The problem, by most accounts including Mick Foley’s, was that the push came before Hammer had the in-ring foundation to handle it. Hammer was also known to bury himself with the locker room. According to Foley, statements like “I came here to save the company” did not sit well with wrestlers who had paid their dues for years and did not have their own $25,000 music video.

Anderson recounted on his podcast the moment Hammer first introduced himself to a group of WCW veterans, telling them he was “WCW’s Ultimate Warrior.” That story has been retold elsewhere as a textbook example of how a young hand should not enter a locker room.

Anderson Did Not Sugarcoat The Career

The structural problem Anderson identified was not unique to Hammer. The early-to-mid 1990s WCW had a pattern of finding tall, muscular young wrestlers and pushing them onto national television before they had built the in-ring vocabulary that would let the push stick. The look was everything. The work was secondary.

“He felt like the look was everything, and he had a great look. He looked the part. He had that gimmick with the guitar and souped up jacket. And I just think that he was probably thrown out there like a lot of guys were in that time too soon.”

Hammer’s WCW run included a stint with Raven’s Flock in the late 1990s, where the bleach-blond rocker character was traded for a brooding, miserable outsider gimmick that suited him better. He stayed with WCW through nearly the entire 1990s before the company folded in 2001, then transitioned to occasional independent appearances. His most notable later moment came in 2009 at MCW, when he came out of retirement for one night to defeat a younger wrestler who had cut a promo calling him washed up.

A Different Era Of Recruitment

The point Anderson kept circling back to is the recruitment and development culture of WCW in that era.
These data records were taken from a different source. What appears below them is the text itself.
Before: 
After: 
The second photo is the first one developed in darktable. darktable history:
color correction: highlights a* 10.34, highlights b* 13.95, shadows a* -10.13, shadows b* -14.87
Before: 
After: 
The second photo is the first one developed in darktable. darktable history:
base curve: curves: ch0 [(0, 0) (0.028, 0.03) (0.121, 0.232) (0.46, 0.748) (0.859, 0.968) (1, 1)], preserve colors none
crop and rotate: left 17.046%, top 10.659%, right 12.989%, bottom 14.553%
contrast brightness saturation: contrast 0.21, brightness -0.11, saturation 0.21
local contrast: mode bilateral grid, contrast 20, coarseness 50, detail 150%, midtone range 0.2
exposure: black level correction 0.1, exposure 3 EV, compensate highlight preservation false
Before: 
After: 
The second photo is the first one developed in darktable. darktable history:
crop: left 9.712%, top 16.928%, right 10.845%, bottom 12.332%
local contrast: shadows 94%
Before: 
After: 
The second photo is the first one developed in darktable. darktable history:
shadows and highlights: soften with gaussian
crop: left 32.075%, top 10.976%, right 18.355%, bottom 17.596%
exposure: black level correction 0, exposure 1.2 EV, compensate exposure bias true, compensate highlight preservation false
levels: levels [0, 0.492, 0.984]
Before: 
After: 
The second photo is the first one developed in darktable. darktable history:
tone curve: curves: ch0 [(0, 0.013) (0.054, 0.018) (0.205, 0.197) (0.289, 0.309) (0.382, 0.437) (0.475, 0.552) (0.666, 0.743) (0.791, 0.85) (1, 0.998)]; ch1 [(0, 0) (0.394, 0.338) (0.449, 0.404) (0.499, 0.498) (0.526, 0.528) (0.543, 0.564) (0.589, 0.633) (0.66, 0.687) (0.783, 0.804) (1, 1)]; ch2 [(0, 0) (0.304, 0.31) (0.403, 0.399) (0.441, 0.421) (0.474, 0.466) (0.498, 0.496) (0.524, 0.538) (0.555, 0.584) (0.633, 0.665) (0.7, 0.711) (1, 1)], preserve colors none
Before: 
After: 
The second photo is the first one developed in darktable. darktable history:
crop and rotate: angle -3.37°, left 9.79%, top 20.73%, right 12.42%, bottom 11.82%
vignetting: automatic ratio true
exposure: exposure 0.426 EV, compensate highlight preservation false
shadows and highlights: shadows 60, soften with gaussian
The promotion signed wrestlers off looks alone and assumed the rest could be taught on national television in front of millions of viewers. Some of those wrestlers, like Lex Luger, made it work over time. Others, like Hammer, ended up in a position they were not prepared for, with a contract that put a target on their backs.

Anderson’s tribute to Hammer is one of the more honest assessments a longtime wrestler can give about a peer. He acknowledged the death, expressed sympathy that Hammer died at 66, and was upfront about not knowing him well. He framed the rest of his answer around what he saw of the booking around Hammer rather than the man himself. The implication is that the WCW system that put Hammer on TV is more responsible for the way his career played out than Hammer is.

Mark Ty Hildreth was born on November 1, 1959. Before wrestling, he served in the U.S. Navy. He trained under Boris Malenko in Tampa alongside Marc Mero and Dan Spivey. In 2020, Hildreth was arrested in Palm Beach County, Florida, and charged with DUI and felony hit-and-run after striking a five-year-old child on a bicycle while driving 58 miles per hour in a 35 mile per hour zone. Anderson, real name Martin Anthony Lunde, debuted in 1982 and was inducted into the WWE Hall of Fame in 2012 as a member of The Four Horsemen.